After comparing the VIKOR composite indices of 21 backbone enterprises, it was learned that some enterprises boast strong independent innovation capability and lead in technology innovation. However, these enterprises face many institutional constraints during the development. Taking biomedicine for example, medical products and health services are severely limited by the current health care system. Therefore, it is necessary to speed up the institutional reform, creating a more flexible environment for the development of the backbone enterprises in strategic emerging industries.

6.3. Cultivating Professional Regional Markets

The strategic emerging industries in Fujian do not have a clear competitive advantage over those in the Yangtze River Delta and Pearl River Delta, failing to form an influential professional market. Currently, strategic emerging industries mainly concentrate in Xiamen, Fuzhou, Quanzhou, and Zhangzhou, four large cities in Fujian, and their development depends heavily on foreign investment.
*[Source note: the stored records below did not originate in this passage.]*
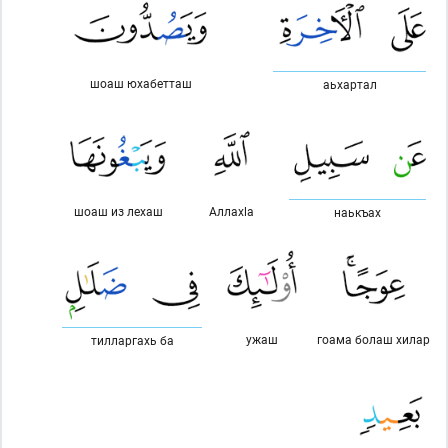
шоаш юхабетташ
аьхартал
шоаш из лехаш
Аллахlа
наькъах
ужаш
гоама болаш хилар
тилларгахь ба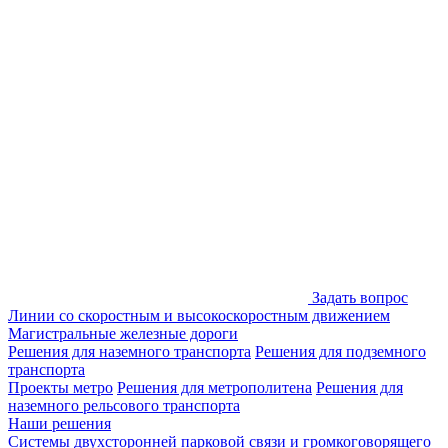
Задать вопрос
Линии со скоростным и высокоскоростным движением
Магистральные железные дороги
Решения для наземного транспорта
Решения для подземного
транспорта
Проекты метро
Решения для метрополитена
Решения для
наземного рельсового транспорта
Наши решения
Системы двухсторонней парковой связи и громкоговорящего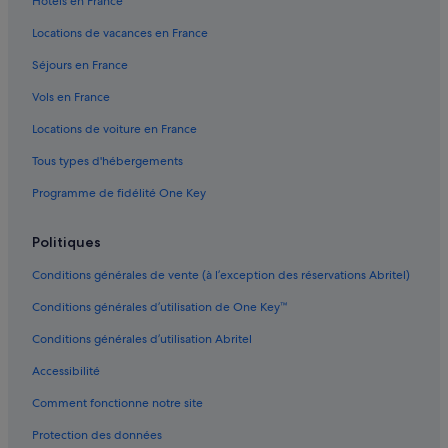
Hôtels en France
q
Chevilly-Larue : hôtels Hôtels avec piscine
u
Locations de vacances en France
Chevilly-Larue : hôtels Hôtels d’affaires
i
Séjours en France
p
Chevilly-Larue : hôtels Hôtels-boutiques
l
Vols en France
u
Chevilly-Larue : hôtels Hôtels de luxe
s
Locations de voiture en France
Chevilly-Larue : hôtels Hôtels LGBTQIA+ friendly
e
s
Tous types d'hébergements
Chevilly-Larue : hôtels Hôtels historiques
t
.
Programme de fidélité One Key
Chevilly-Larue : hôtels Hôtels d’aventure
p
Chevilly-Larue : hôtels Hôtels pas chers
o
Politiques
u
Chevilly-Larue : hôtels
r
Conditions générales de vente (à l’exception des réservations Abritel)
c
Chevilly-Larue : Lodges
o
Conditions générales d’utilisation de One Key™
Chevilly-Larue : Maisons de ville
m
m
Conditions générales d’utilisation Abritel
Chevilly-Larue : Résidences de vacances
e
Accessibilité
n
Chevilly-Larue : Complexes hôteliers
c
Comment fonctionne notre site
Choisy-Le-Roi : hôtels Hôtels avec restaurant
e
r
Choisy-Le-Roi : hôtels Hôtels avec spa
Protection des données
p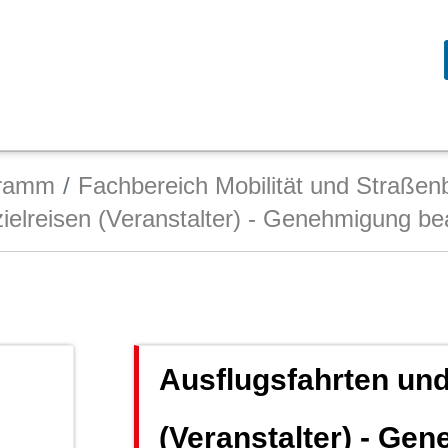
gramm
Fachbereich Mobilität und Straßen
zielreisen (Veranstalter) - Genehmigung b
Ausflugsfahrten und
(Veranstalter) - Ge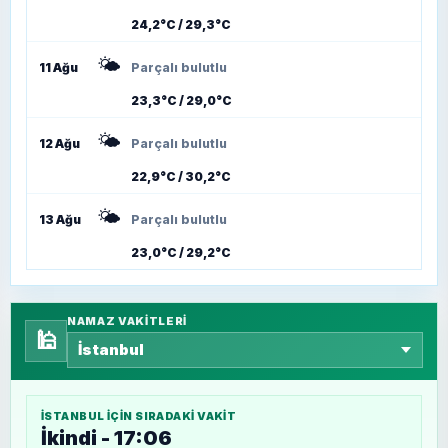
24,2°C / 29,3°C
🌤️
11 Ağu
Parçalı bulutlu
23,3°C / 29,0°C
🌤️
12 Ağu
Parçalı bulutlu
22,9°C / 30,2°C
🌤️
13 Ağu
Parçalı bulutlu
23,0°C / 29,2°C
NAMAZ VAKITLERI
🕌
İSTANBUL
IÇIN SIRADAKI VAKIT
İkindi - 17:06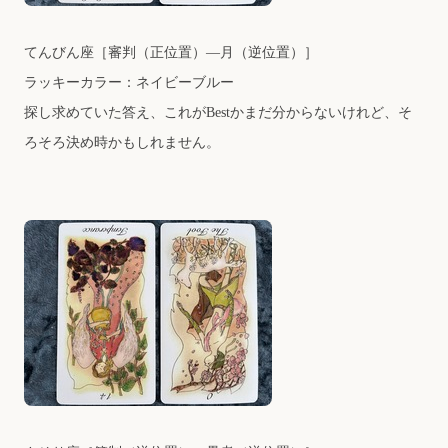
てんびん座
［審判（正位置）―月（逆位置）］
ラッキーカラー：ネイビーブルー
探し求めていた答え、これがBestかまだ分からないけれど、そ
ろそろ決め時かもしれません。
Besides, the products/services, for example, the optoelectronic products in Xiamen, are mostly exported to foreign markets. The investment in domestic market development is still inadequate. Thus, it is important to cultivate professional regional markets for strategic emerging industries.

In summary, this paper achieves valuable results on how to select and cultivate strategic emerging industries in Fujian. The future research will improve and expand in two areas: the empirical analysis and index selection. As for the empirical analysis, this paper selects the most representative listed enterprises. However, they might not fully reflect the situation of all strategic emerging industries. In the future research, more data need to be selected to draw more robust conclusions. What is more, only seven strategic emerging industries were discussed, due to the limitations of research conditions and data sources. More industries should be taken into account. As for index selection, only a few typical indices were selected, owing to data availability and calculation complexity. The incompleteness of evaluation index system might affect the quality of analysis results. The future research will choose even more indices to measure the development of strategic emerging industries.

Data Availability

The data used to support the findings of this study are available from the corresponding author upon request.

Conflicts of Interest

The authors declare that they have no conflicts of interest.

Acknowledgments

This research was financially supported by the Collaborative innovation center project of Modern Agricultural Industrial Park in Anxi County, Fujian province (grant no. KMD18003A), Social Science Planning Basic Research Project in Fujian Province (grant no. FJ2019C037), and Youth Teacher Training Fund Projects in An-xi Tea College of Fujian Agriculture and Forestry University (grant no. ACKY2015001).